Few of Serbia’s wines travel far abroad these days, so all the more reason to seek them out in situ. Just across the river from the city of Novi Sad, the Fruška Gora mountains slope down to the town of Sremski Karlovci, a major hub for the region’s wineries. As in Croatia, Welschriesling – or Grašac as it is known here – is popular, supported by other white grapes such as Riesling and the aromatic Traminec. Reds are led by Bordeaux varieties, especially Cabernet Sauvignon, but look out also for Serbian cultivar Probus. A crossing of local grape Kadarka with Cabernet Sauvignon, it was named in honour of the 3rd century AD Roman Emperor Probus, who was born nearby and is said to have originally ordered vines to be planted in Fruška Gora. Another speciality to try is Bermet, a vermouth-style wine. Visit the downtown shop of Vinarija Kis for one of the top examples.


6. Romania & Bulgaria

After winding through yet another capital city, Belgrade, the Danube once more swaps its national allegiance to separate the south-western border of Romania from Bulgaria. Both countries have a reputation abroad as suppliers of big volume, low priced wines, but pay a visit and it will soon become clear that they keep the best stuff for themselves.

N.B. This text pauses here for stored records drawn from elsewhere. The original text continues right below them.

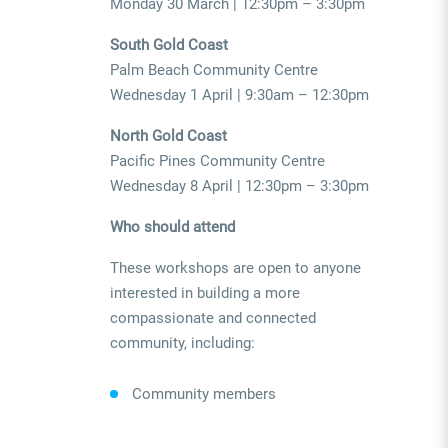
Monday 30 March | 12:30pm – 3:30pm
South Gold Coast
Palm Beach Community Centre
Wednesday 1 April | 9:30am – 12:30pm
North Gold Coast
Pacific Pines Community Centre
Wednesday 8 April | 12:30pm – 3:30pm
Who should attend
These workshops are open to anyone
interested in building a more
compassionate and connected
community, including:
Community members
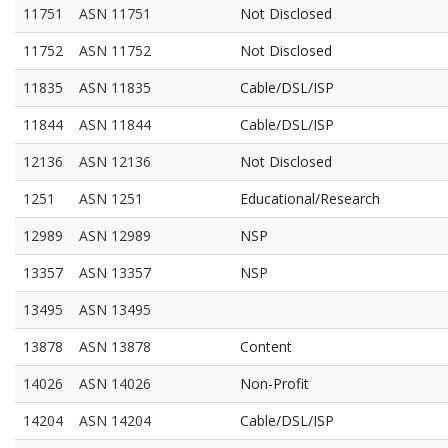
11751
ASN 11751
Not Disclosed
11752
ASN 11752
Not Disclosed
11835
ASN 11835
Cable/DSL/ISP
11844
ASN 11844
Cable/DSL/ISP
12136
ASN 12136
Not Disclosed
1251
ASN 1251
Educational/Research
12989
ASN 12989
NSP
13357
ASN 13357
NSP
13495
ASN 13495
13878
ASN 13878
Content
14026
ASN 14026
Non-Profit
14204
ASN 14204
Cable/DSL/ISP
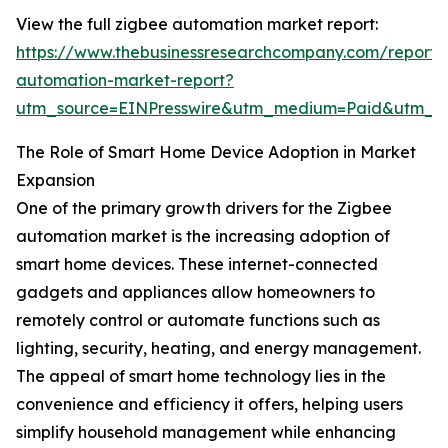
View the full zigbee automation market report:
https://www.thebusinessresearchcompany.com/report/
automation-market-report?
utm_source=EINPresswire&utm_medium=Paid&utm_
The Role of Smart Home Device Adoption in Market
Expansion
One of the primary growth drivers for the Zigbee
automation market is the increasing adoption of
smart home devices. These internet-connected
gadgets and appliances allow homeowners to
remotely control or automate functions such as
lighting, security, heating, and energy management.
The appeal of smart home technology lies in the
convenience and efficiency it offers, helping users
simplify household management while enhancing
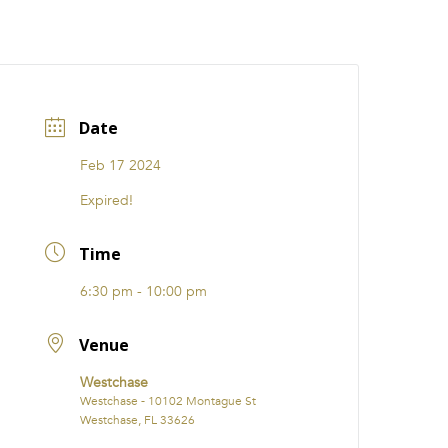
CATIONS
EVENTS
i31 giftS
Careers
FRANCHISE
Date
Feb 17 2024
Expired!
Time
6:30 pm - 10:00 pm
Venue
Westchase
Westchase - 10102 Montague St
Westchase, FL 33626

Alongside Romania’s array of international varieties, look out for the local “maidens” Fetească Albă and the fuller-bodied Fetească Regală, both white, as well as their red counterpart Fetească Neagră. One of the country’s top producers, Galicea Mare, sources much of its fruit from the village of Cetate, right on the banks of the Danube. Winery owners the Dinescu family are also behind Port Cetate, an historic Danube shipping hub that has been transformed into a hospitality and cultural destination. What better spot to try these charismatic, complex wines that cry out for a plate of local food.

Directly across the Danube, Bulgarian viticulture is alive and well at Bononia Estate in the village of Koshava. A star variety of this producer’s broad portfolio is Gamza, known more commonly in neighbouring countries as Kadarka. In the hands of Bononia’s team it makes a beautifully refreshing, silky, strawberry-scented red wine that deserves a wider audience. The estate’s newly constructed cellar, complete with hotel, restaurant and tasting rooms is certainly doing its bit to entice more visitors to the Bulgarian wine scene. Go on, it’s time for an adventure.